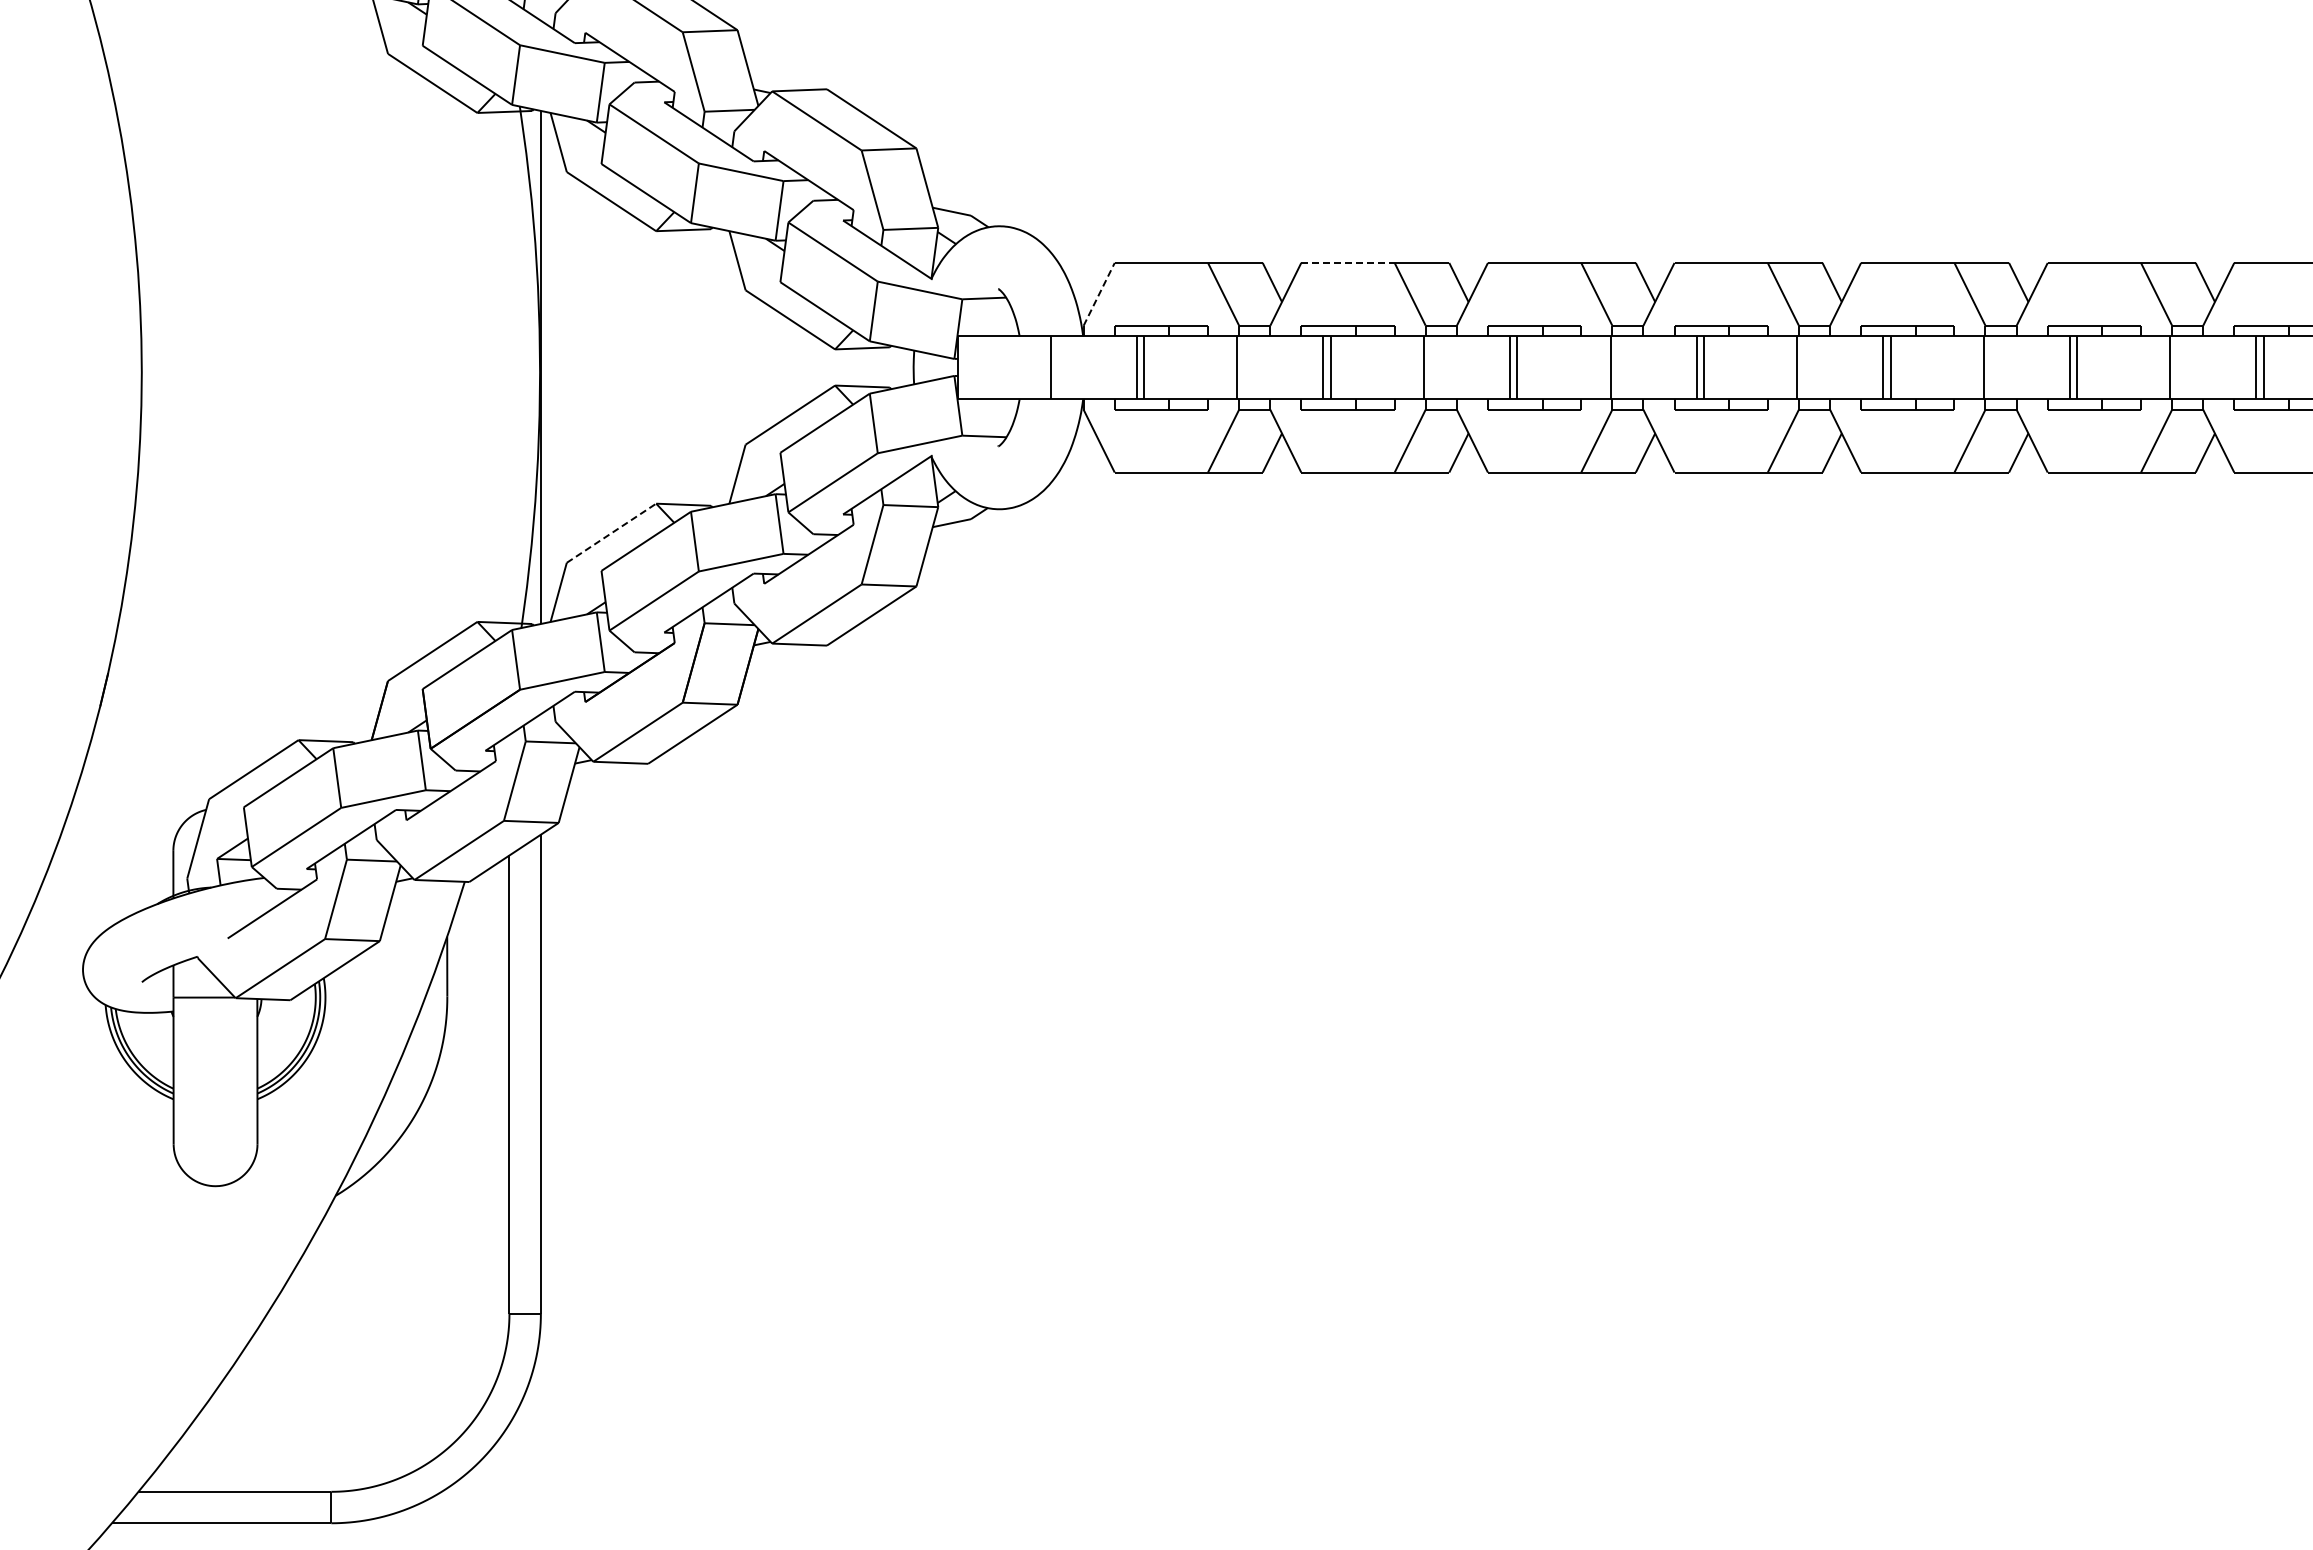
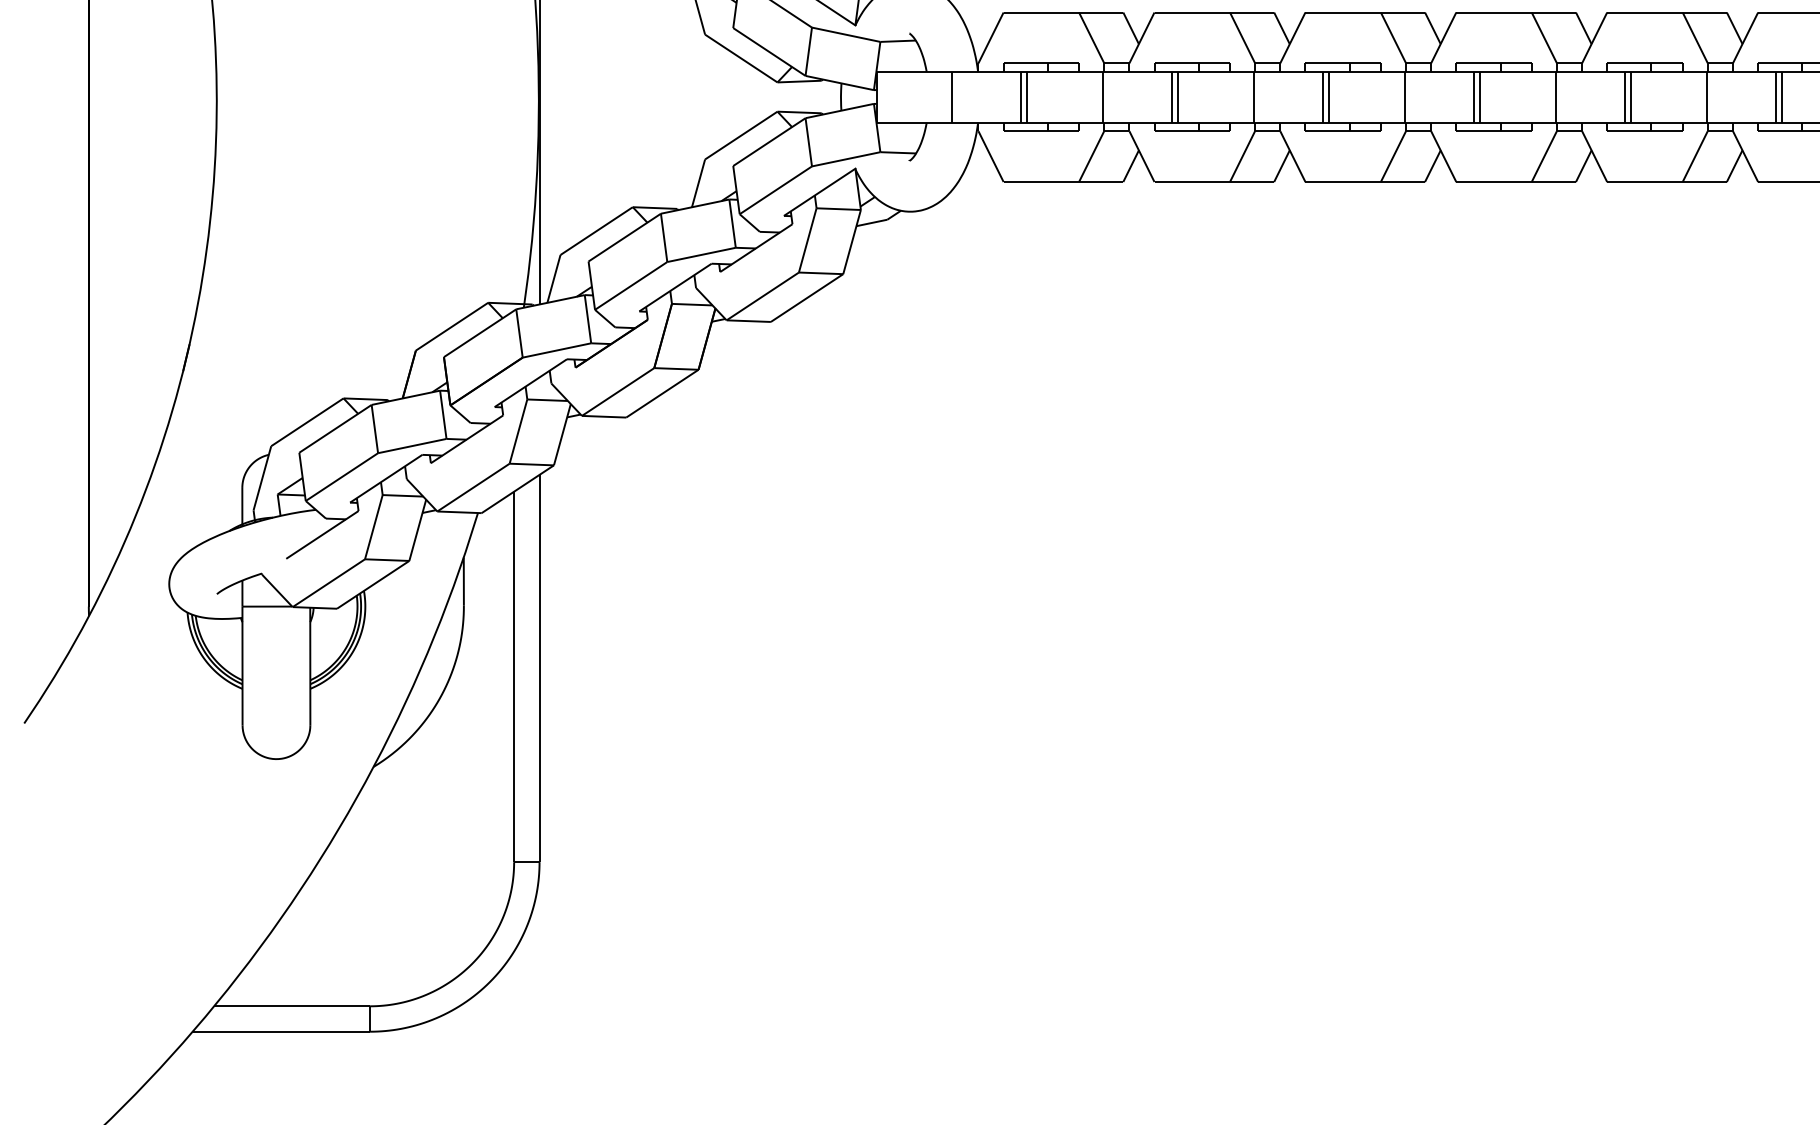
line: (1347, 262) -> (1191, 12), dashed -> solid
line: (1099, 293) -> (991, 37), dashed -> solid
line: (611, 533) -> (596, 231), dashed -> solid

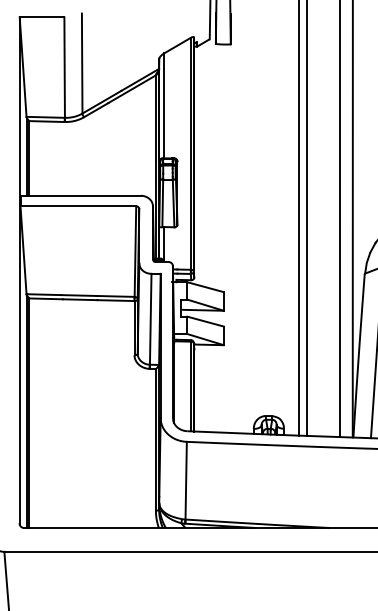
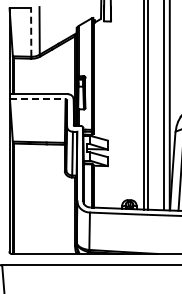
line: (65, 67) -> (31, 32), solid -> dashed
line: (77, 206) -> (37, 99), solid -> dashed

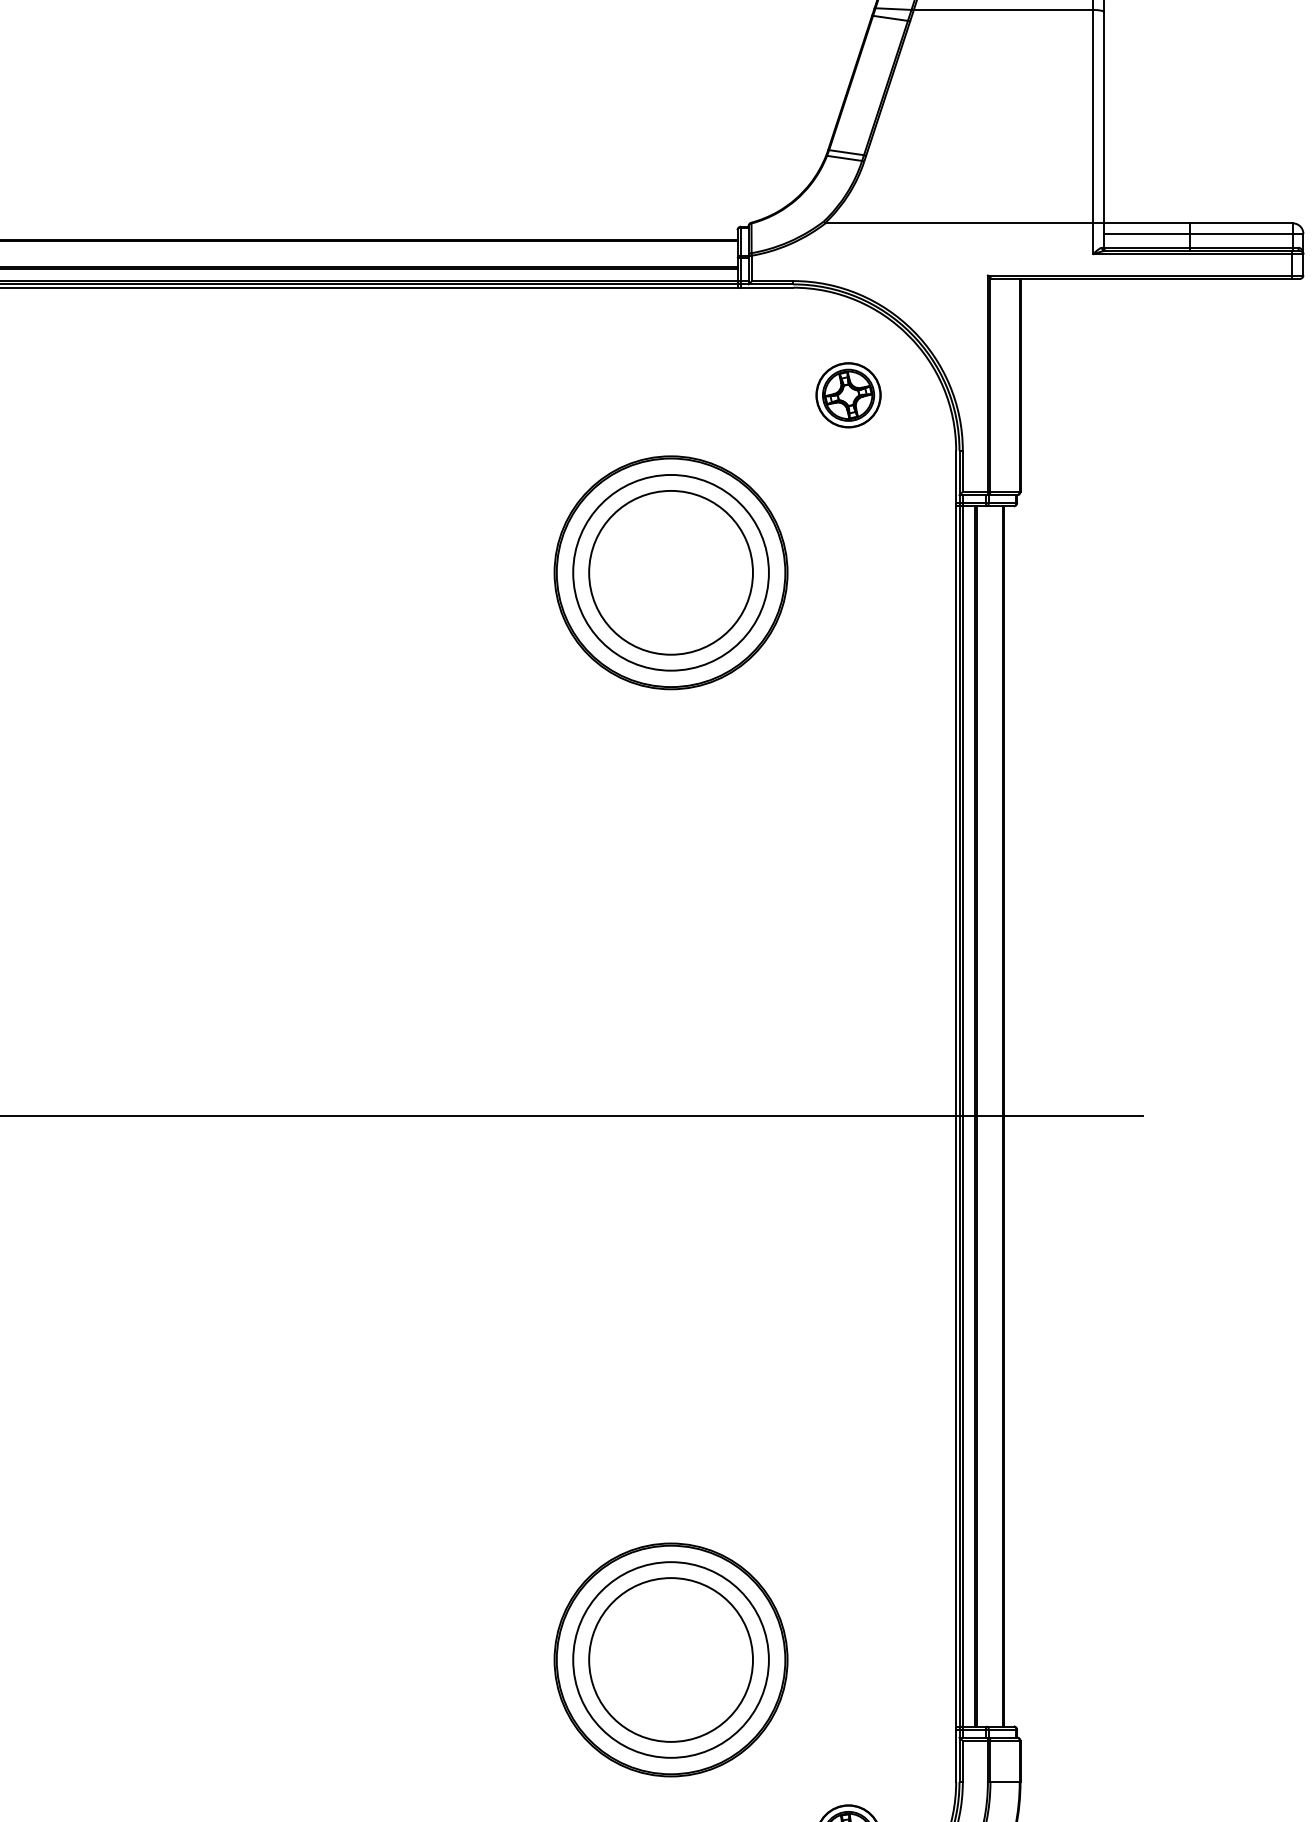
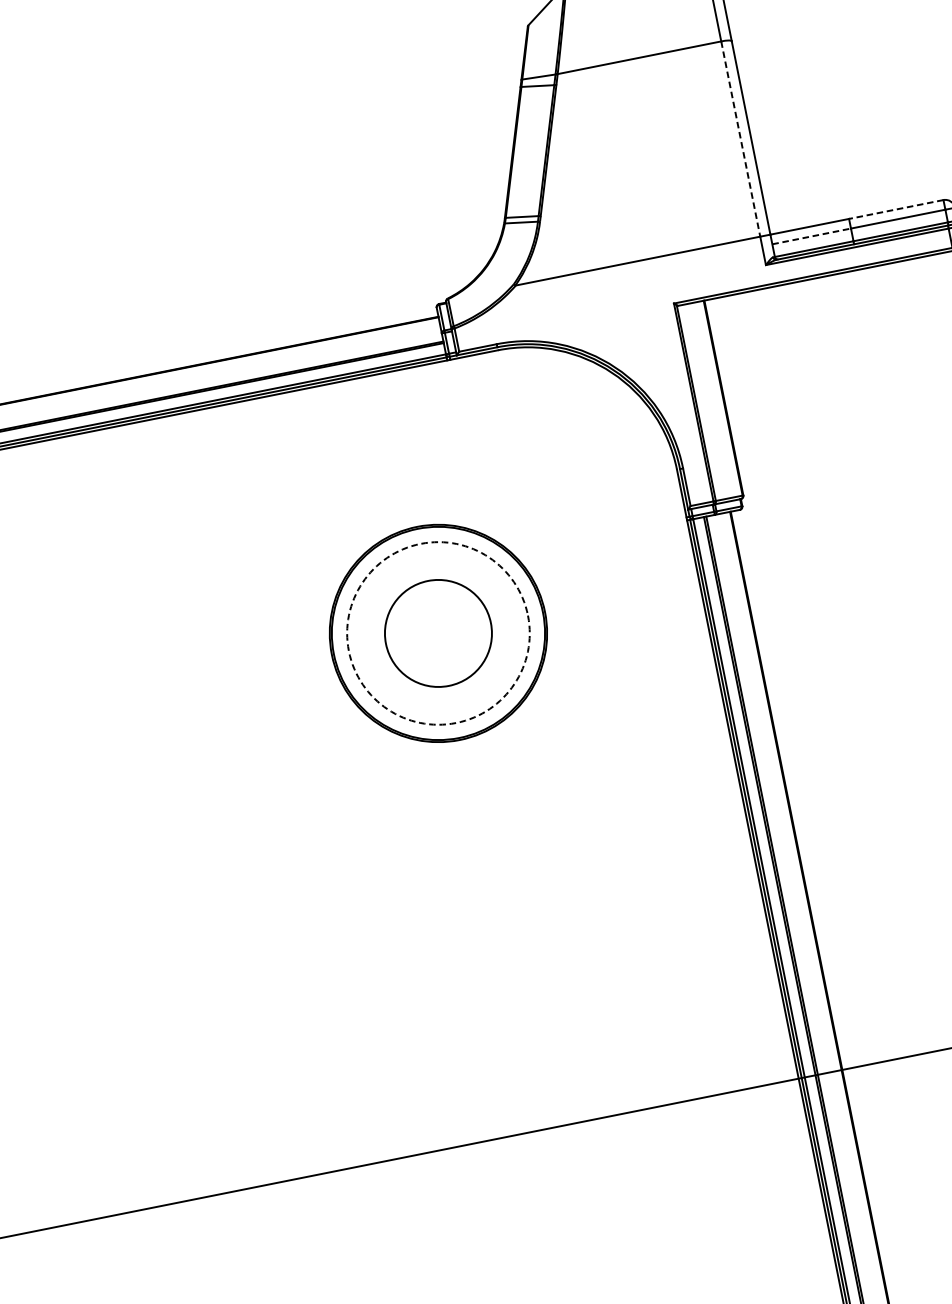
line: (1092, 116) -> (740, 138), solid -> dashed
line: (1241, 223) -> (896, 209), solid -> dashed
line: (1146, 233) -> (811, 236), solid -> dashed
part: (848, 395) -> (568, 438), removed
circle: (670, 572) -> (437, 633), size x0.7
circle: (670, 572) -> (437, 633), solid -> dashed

----------

* [WHAT THIS TASK INVOLVES] Transcribe exactly the lines above, beginning at the one with "line: (65, 67) -> (31, 32), solid -> dashed" and going up to and including the one with "circle: (670, 572) -> (437, 633), size x0.7". Pictures do not belong in the copy.

* [ANSWER]
line: (65, 67) -> (31, 32), solid -> dashed
line: (77, 206) -> (37, 99), solid -> dashed

line: (1092, 116) -> (740, 138), solid -> dashed
line: (1241, 223) -> (896, 209), solid -> dashed
line: (1146, 233) -> (811, 236), solid -> dashed
part: (848, 395) -> (568, 438), removed
circle: (670, 572) -> (437, 633), size x0.7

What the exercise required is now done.